Marcus HAMMERSCHMITT
L'ATALANTE
315pp - 18,50 €

Bifrost n° 46

Critique parue en avril 2007 dans Bifrost n° 46

On a beau chercher, on ne voit rien à redire. C'est ça qui est frappant, finalement, dans Nanotikal : l'oubli, le tiède, l'absence de traces, voilà encore un roman qui ne vous marque pas, pas de mal à une mouche. C'est peut-être la grande réussite de l'industrie du livre qui plaît à tout le monde, donc à personne, que d'avoir inventé le roman pour les mouches. Non pas ce qu'on verrait et entendrait si l'on était une mouche (l'invu, l'inouï), mais ce qu'entendent et voient les bêtes : un monde sans négatif, une représentation qui est aussi la réalité.

Fruit de la démarche volontariste de l'éditeur vis-à-vis de la S-F européenne, Nanotikal réussit le miracle d'un livre accessible à tous, rapide, pas désagréable, dépourvu de malice et ne donnant presque jamais l'envie de dire « OFF ». Ce n'est pas ironique. Au bout de vingt pages, on s'attend au pire, mais pourtant on passe un bon moment. Economie d'énergie en sus : le lendemain, on ne se rappellera pas avoir pris le bouquin en main et il faudra faire un effort pour se souvenir de l'intrigue.

« 2136. Les Mayas, maîtres des nanotechnologies, dominent l'Espagne. Sur les ruines de Compostelle se dresse la puissante cité-état de Nanotikal. »

Le quatrième de couverture résume bien la chose, on n'en saura pas plus ; sauf que le Vatican, en retour de grâce, semble la seule puissance apte à contrecarrer les plans des nouveaux seigneurs au nez busqué.
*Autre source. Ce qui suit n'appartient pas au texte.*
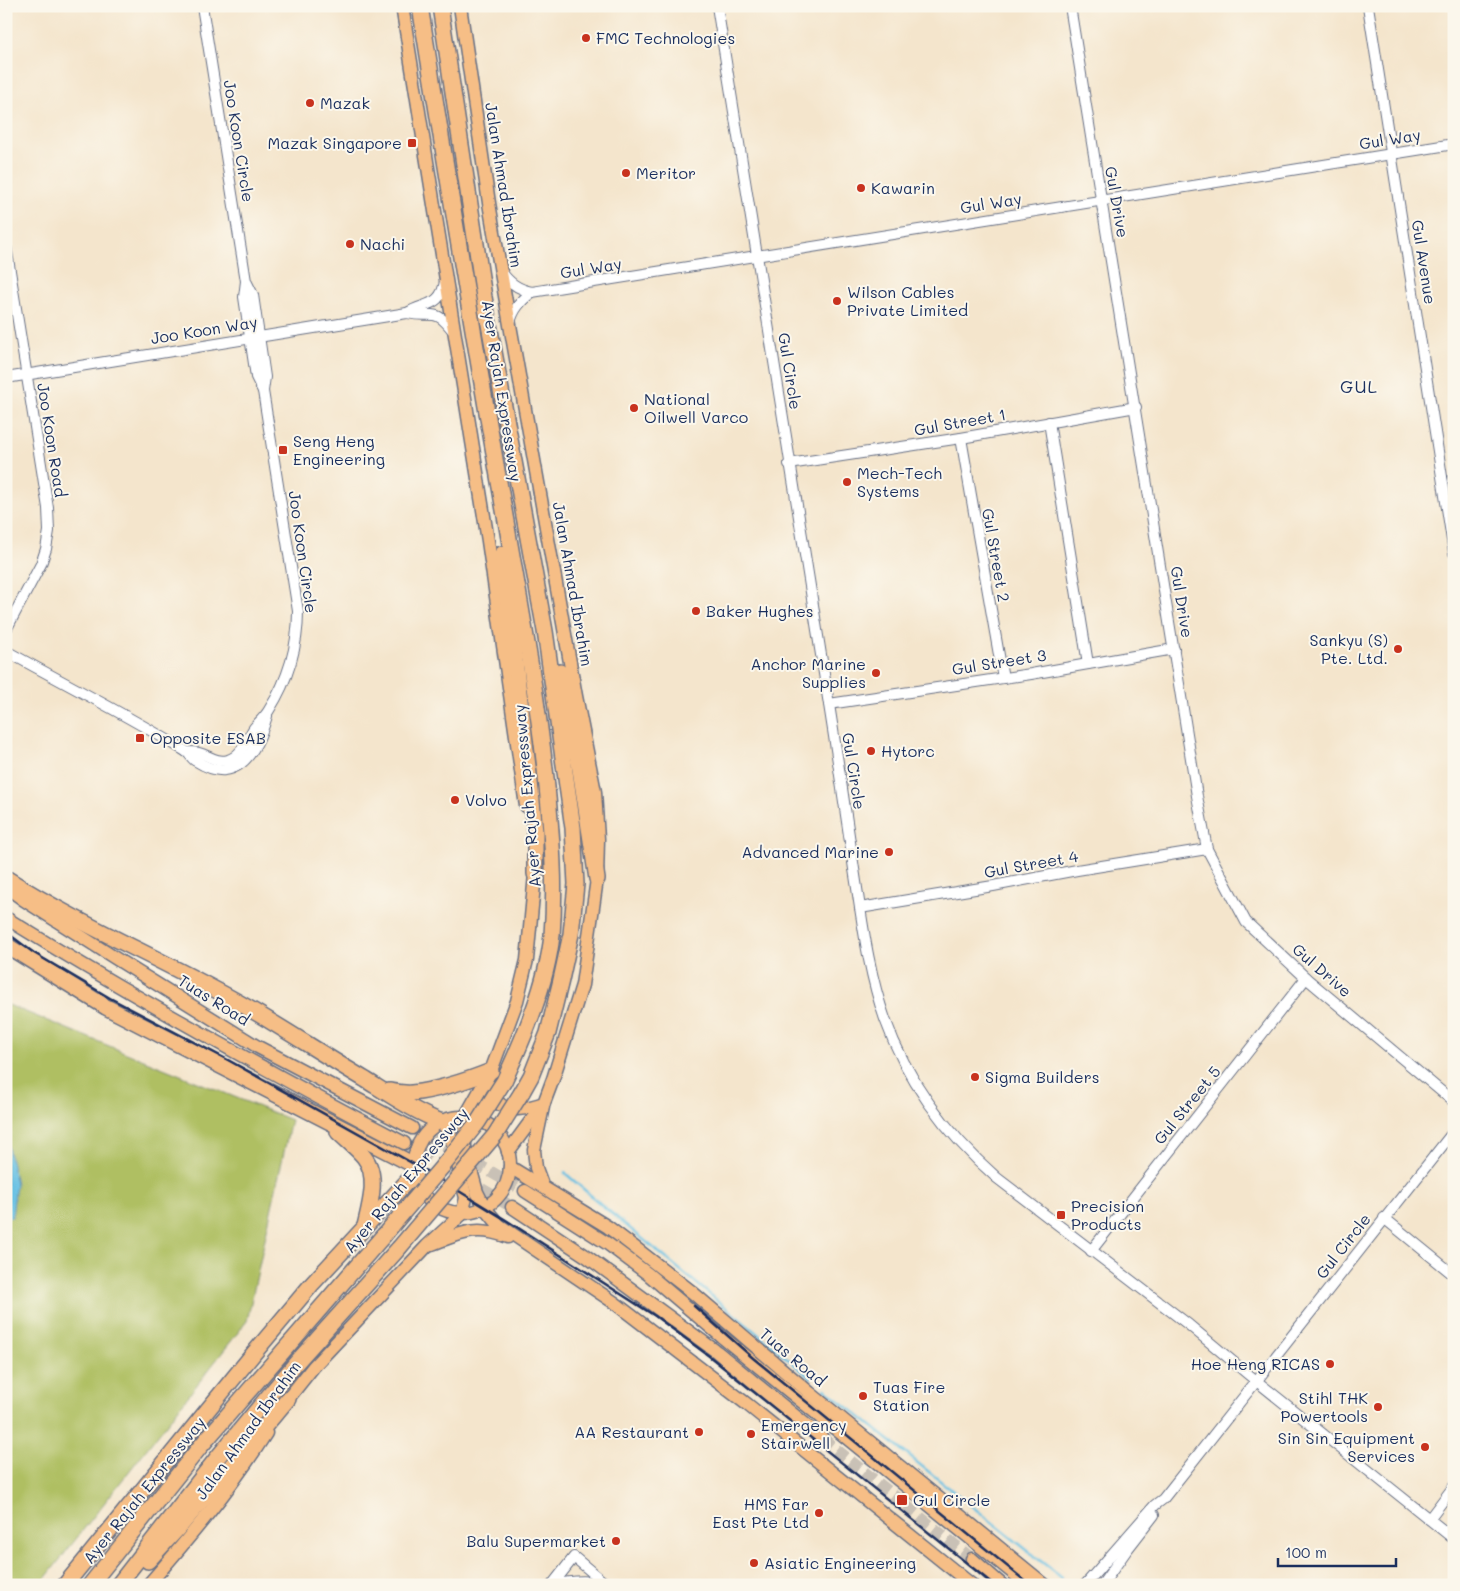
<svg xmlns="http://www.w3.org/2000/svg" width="1460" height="1591" font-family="Mali,sans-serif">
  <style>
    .green { fill: #afbf62; stroke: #657760 }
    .water { fill: #65c0e3; stroke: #4078a0 }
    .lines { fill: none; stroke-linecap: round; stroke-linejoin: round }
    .stream { stroke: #65c0e3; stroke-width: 2.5 }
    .major-tunnel { stroke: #c9c1b6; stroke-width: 12; stroke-dasharray: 12 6; stroke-linecap: butt }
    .minor-casing { stroke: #676f84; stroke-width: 12 }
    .major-casing { stroke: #676f84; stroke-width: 15 }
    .highway-casing { stroke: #676f84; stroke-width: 18 }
    .minor { stroke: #fff; stroke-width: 10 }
    .major { stroke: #f6be86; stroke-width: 12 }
    .highway { stroke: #f6be86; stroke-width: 15 }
    .rail { stroke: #1b2f5e; stroke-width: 2.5 }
    .highway-bridge-casing { stroke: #676f84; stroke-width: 18; stroke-linecap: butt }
    .highway-bridge { stroke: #f6be86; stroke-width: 15 }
    .poi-dot { fill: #c8321e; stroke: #fbf7ec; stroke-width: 2 }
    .labels { text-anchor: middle; stroke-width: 4; stroke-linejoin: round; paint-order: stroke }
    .poi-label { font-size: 16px; fill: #1b2f5e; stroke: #fbf7ec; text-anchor: start }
    .street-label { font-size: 16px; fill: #1b2f5e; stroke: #fbf7ec }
    .neighbourhood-label { font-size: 18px; letter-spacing: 1px; fill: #1b2f5e; stroke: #fbf7ec }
  </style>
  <rect width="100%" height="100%" fill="#fbf7ec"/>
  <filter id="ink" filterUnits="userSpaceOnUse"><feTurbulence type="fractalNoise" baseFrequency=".02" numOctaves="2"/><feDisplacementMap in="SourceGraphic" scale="10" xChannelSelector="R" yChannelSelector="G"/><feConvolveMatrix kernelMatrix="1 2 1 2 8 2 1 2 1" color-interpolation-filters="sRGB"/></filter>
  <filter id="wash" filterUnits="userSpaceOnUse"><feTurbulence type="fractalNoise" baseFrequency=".0096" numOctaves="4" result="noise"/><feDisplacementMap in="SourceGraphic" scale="20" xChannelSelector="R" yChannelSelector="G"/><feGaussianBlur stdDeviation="1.12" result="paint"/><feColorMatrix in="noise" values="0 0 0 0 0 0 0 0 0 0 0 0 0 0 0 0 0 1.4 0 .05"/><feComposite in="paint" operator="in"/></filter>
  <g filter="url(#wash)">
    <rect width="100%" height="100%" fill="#f4e5cc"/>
    <path class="green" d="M6 1004 291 1120 247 1321 40 1585H6Z"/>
    <path class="water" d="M6 1137 16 1184 12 1217 6 1218Z"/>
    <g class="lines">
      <g class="stream">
        <path d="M565 1173 604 1207 811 1378"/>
        <path d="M825 1389 1062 1578"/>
      </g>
    </g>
  </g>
  <g filter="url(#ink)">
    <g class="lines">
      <g class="major-tunnel">
        <path d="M412 1128 525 1191"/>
        <path d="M404 1143 512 1207"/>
        <path d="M822 1438 972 1559"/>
      </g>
      <g class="minor-casing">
        <g id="minor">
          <path d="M202 6 246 281 253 295 265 377 263 391"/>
          <path d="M717 6C753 233 789 460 826 686 836 747 845 808 854 869 862 919 868 971 885 1019 907 1081 948 1135 997 1178L1189 1325 1249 1375 1454 1539"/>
          <path d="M1070 6C1112 270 1157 533 1197 796L1207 849 1246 922 1306 978 1454 1102"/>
          <path d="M1368 6 1454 553"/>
          <path d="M6 246 48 508 49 531 46 549 41 564 6 630"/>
          <path d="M501 271C509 283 518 289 532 292L1454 144"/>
          <path d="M407 313C434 319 434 306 454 332"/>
          <path d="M510 323C513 309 521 301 532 292"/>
          <path d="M6 378 407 313C426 302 441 307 445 281"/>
          <path d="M1049 422 1088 664"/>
          <path d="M961 438 1003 678"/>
          <path d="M789 464 961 438 1136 407"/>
          <path d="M6 651C64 683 123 713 179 747 182 749 186 751 188 753 191 756 193 760 196 761 204 766 216 771 225 770 250 767 261 736 267 716"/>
          <path d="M829 704 1031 674 1174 649"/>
          <path d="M187 752C191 752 196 752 199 753 210 756 216 763 228 760 243 755 246 740 254 728 259 722 265 717 269 710 288 680 298 646 298 611L263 391 256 377 244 297 246 281"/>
          <path d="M860 908 993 886 1077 870 1207 849"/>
          <path d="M1384 1218 1454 1275"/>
          <path d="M1091 1251 1306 978"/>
          <path d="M1429 1519 1454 1486"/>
          <path d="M552 1585 574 1557 607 1585"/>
          <path d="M553 1585C570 1581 586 1580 603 1583"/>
          <path d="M1085 1585 1155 1505 1163 1499 1454 1131"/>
          <path d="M1102 1585 1126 1551 1154 1515"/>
        </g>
      </g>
      <g class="major-casing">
        <g id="major">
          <path d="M402 6 488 541 526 806"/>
          <path d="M460 6 489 203 510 325 576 696 595 792 598 839 597 879 582 985 553 1079 544 1103 508 1152"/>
          <path d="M534 866 535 874 527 960 517 1001 491 1071 465 1117V1149L477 1192 485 1208 499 1225 615 1303 748 1405 972 1585"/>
          <path d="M6 887 24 900 115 958 258 1047 412 1128"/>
          <path d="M6 918C136 999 269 1072 404 1143"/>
          <path d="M493 1087C494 1091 496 1098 498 1102 508 1115 532 1107 544 1103"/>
          <circle cx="462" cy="1165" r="48"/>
          <path d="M442 1122 451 1136 466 1198 462 1214"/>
          <path d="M510 1167 608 1227 638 1250 692 1292 810 1393 1045 1585"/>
          <path d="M543 1187 536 1168 534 1150 543 1107"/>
          <path d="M525 1191 608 1244 648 1274 721 1336 1028 1585"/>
          <path d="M512 1207 586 1256 717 1352 822 1438"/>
          <path d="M432 1244C462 1233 476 1225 508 1237"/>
          <path d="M283 1405 314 1366 427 1246 462 1214"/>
          <path d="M972 1559 1002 1585"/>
          <path d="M148 1585C190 1537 232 1487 266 1433"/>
        </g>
      </g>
      <g class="highway-casing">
        <g id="highway">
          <path d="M420 6C448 180 476 354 507 527 522 613 538 700 547 787 552 837 556 886 552 935 547 984 524 1037 504 1081"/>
          <path d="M440 6 484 297 545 631 573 828 576 884 571 934 561 980 548 1033 531 1076 522 1092"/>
          <path d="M502 554 531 791 535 832V874"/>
          <path d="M560 672 580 769 597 879"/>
          <path d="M6 878C84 928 170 962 250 1009 289 1032 327 1057 366 1080 390 1095 415 1112 442 1122"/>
          <path d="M6 945 106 1007 414 1165"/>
          <path d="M389 1091C396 1092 405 1094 412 1093 439 1090 466 1081 491 1071"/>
          <path d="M338 1132C346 1140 357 1148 364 1157 379 1175 370 1205 365 1226"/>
          <path d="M148 1561 182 1524 288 1399"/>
          <path d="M65 1585 254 1353 312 1284 415 1173"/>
          <path d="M90 1585 200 1447 384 1235"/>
          <path d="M118 1585 217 1458 296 1363 399 1248"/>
        </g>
      </g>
      <use href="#minor" class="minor"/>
      <use href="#major" class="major"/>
      <use href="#highway" class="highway"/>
      <g class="rail">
        <path d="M6 932 34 953 110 998 228 1060 428 1172 506 1220 655 1316 709 1356 994 1585"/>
        <path d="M694 1306 753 1358 1030 1585"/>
      </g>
      <g class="highway-bridge-casing">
        <g id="highway-bridge">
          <path d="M384 1235 442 1167 478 1122 504 1081"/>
          <path d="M399 1248 495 1135 522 1092"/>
        </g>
      </g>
      <use href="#highway-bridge" class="highway-bridge"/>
    </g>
  </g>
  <g class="poi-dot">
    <circle cx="586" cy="38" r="5"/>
    <circle cx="310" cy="103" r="5"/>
    <rect x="407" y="138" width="10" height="10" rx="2.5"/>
    <circle cx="626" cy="173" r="5"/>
    <circle cx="861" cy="188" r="5"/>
    <circle cx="350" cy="244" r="5"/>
    <circle cx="837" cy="301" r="5"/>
    <circle cx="634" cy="408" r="5"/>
    <rect x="278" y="445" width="10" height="10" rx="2.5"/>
    <circle cx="847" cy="482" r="5"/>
    <circle cx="696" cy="611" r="5"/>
    <circle cx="1398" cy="649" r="5"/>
    <circle cx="876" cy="673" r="5"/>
    <rect x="135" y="733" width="10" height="10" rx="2.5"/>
    <circle cx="871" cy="751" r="5"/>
    <circle cx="455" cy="800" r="5"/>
    <circle cx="889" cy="852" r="5"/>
    <circle cx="975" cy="1077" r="5"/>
    <rect x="1056" y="1210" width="10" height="10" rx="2.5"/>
    <circle cx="1330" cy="1364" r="5"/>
    <circle cx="863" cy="1396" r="5"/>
    <circle cx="1378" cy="1407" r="5"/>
    <circle cx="699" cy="1432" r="5"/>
    <circle cx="751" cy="1434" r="5"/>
    <circle cx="1425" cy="1447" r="5"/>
    <rect x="896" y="1494" width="12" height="12" rx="2.5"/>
    <circle cx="819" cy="1513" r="5"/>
    <circle cx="616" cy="1541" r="5"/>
    <circle cx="754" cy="1563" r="5"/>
  </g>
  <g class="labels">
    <g class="poi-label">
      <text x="596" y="44">FMC Technologies</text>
      <text x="320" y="109">Mazak</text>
      <text x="402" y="149" text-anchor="end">Mazak Singapore</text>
      <text x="636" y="179">Meritor</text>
      <text x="871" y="194">Kawarin</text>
      <text x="360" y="250">Nachi</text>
      <text x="847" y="298">Wilson Cables<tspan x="847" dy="18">Private Limited</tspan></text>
      <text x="644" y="405">National<tspan x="644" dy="18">Oilwell Varco</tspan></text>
      <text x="293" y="447">Seng Heng<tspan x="293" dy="18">Engineering</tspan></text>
      <text x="857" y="479">Mech-Tech<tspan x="857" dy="18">Systems</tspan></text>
      <text x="706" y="617">Baker Hughes</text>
      <text x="1388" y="646" text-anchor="end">Sankyu (S)<tspan x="1388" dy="18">Pte. Ltd.</tspan></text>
      <text x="866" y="670" text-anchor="end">Anchor Marine<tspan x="866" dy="18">Supplies</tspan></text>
      <text x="150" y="744">Opposite ESAB</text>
      <text x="881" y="757">Hytorc</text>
      <text x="465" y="806">Volvo</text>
      <text x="879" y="858" text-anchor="end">Advanced Marine</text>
      <text x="985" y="1083">Sigma Builders</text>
      <text x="1071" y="1212">Precision<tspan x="1071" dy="18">Products</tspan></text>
      <text x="1320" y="1370" text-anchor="end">Hoe Heng RICAS</text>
      <text x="873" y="1393">Tuas Fire<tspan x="873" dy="18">Station</tspan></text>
      <text x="1368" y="1404" text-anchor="end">Stihl THK<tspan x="1368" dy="18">Powertools</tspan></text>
      <text x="761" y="1431">Emergency<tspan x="761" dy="18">Stairwell</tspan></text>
      <text x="689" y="1438" text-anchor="end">AA Restaurant</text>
      <text x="1415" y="1444" text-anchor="end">Sin Sin Equipment<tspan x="1415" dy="18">Services</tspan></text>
      <text x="913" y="1506">Gul Circle</text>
      <text x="809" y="1510" text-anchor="end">HMS Far<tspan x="809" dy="18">East Pte Ltd</tspan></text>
      <text x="606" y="1547" text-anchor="end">Balu Supermarket</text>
      <text x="764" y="1569">Asiatic Engineering</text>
    </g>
    <g class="street-label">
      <text transform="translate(1390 139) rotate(-9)" y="6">Gul Way</text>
      <text transform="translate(239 141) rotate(81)" y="6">Joo Koon Circle</text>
      <text transform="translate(504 185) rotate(81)" y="6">Jalan Ahmad Ibrahim</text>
      <text transform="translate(1117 202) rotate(80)" y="6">Gul Drive</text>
      <text transform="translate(991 203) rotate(-9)" y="6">Gul Way</text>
      <text transform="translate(1424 262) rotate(81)" y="6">Gul Avenue</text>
      <text transform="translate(591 268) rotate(-9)" y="6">Gul Way</text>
      <text transform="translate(204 330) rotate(-9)" y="6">Joo Koon Way</text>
      <text transform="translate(790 371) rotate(81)" y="6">Gul Circle</text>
      <text transform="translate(502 391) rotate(81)" y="6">Ayer Rajah Expressway</text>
      <text transform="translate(960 422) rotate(-10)" y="6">Gul Street 1</text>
      <text transform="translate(52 440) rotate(81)" y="6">Joo Koon Road</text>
      <text transform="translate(303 552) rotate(82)" y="6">Joo Koon Circle</text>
      <text transform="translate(996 555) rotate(80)" y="6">Gul Street 2</text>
      <text transform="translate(573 584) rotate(80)" y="6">Jalan Ahmad Ibrahim</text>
      <text transform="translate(1182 602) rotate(81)" y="6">Gul Drive</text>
      <text transform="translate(999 662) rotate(-9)" y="6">Gul Street 3</text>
      <text transform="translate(854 771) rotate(81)" y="6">Gul Circle</text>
      <text transform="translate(527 796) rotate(-95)" y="6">Ayer Rajah Expressway</text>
      <text transform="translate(1031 864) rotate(-10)" y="6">Gul Street 4</text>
      <text transform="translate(1322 970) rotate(41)" y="6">Gul Drive</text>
      <text transform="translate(214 1000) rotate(32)" y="6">Tuas Road</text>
      <text transform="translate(1187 1105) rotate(-51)" y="6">Gul Street 5</text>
      <text transform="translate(406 1180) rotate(-50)" y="6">Ayer Rajah Expressway</text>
      <text transform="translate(1343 1246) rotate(-52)" y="6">Gul Circle</text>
      <text transform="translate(793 1357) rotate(40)" y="6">Tuas Road</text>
      <text transform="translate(248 1430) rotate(-54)" y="6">Jalan Ahmad Ibrahim</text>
      <text transform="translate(144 1490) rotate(-51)" y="6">Ayer Rajah Expressway</text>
    </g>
    <g class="neighbourhood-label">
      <text x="1359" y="393">GUL</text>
    </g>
  </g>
  <rect width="1460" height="1591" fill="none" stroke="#fbf7ec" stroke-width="25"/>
  <path d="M1278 1558v8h118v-8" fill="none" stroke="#1b2f5e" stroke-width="2.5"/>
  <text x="1285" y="1558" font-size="15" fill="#1b2f5e" stroke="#fbf7ec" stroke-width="4" paint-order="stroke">100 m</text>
</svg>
Par quel miracle une civilisation anéantie six siècles plus tôt a-t-elle bien pu renaître de ses cendres et maîtriser une technologie si avancée, au point de mener une sorte de reconquista contre l'Europe, dans un contexte géopolitique plutôt flou ? Mystère…

Le censeur Yaqui fait partie des hauts dignitaires de Nanotikal, une des cités-états établies sur la péninsule ibérique ; il a la main sur l'éducation, les communications, et l'espionnage. Symétriquement, Enrique Guerrero, bâtard maya, ancien prince de surcroît, est une des têtes pensantes de la résistance espagnole contre l'oppresseur. L'un et l'autre étaient faits pour se rencontrer…

Nanotikal va vous cocooner, comme les IA bichonnent les mayas au-delà de la prévenance. Huis clos des temples et des palais, impeccables complots, nano bombe parlante, ambiance sépia, séquences instructives sur la torture, la mythologie, les mœurs amérindiennes, on se sent lové comme chez grand-maman. Les dangers sont mous et les frayeurs décontractées, on ne rit jamais jaune. Parce qu'on est un critique élitiste et sectaire (c'est-à-dire quelqu'un qui, au regard du réalisme libéral-démagogique, creuse sa tombe), on se dit que tout ça manque un peu de méchanceté. Difficile en effet de faire plus inoffensif sur un tel sujet : comme un film de Mel Gibson (mettons Apocalypto) sans les dents. Marcus Hammerschmidt a peut-être quelque talent, mais il lui reste à travailler pour atteindre le niveau de ses compatriotes teutons (d'ailleurs publiés chez l'Atalante) Michael Marrak et Andreas Eschbach. Wait and see.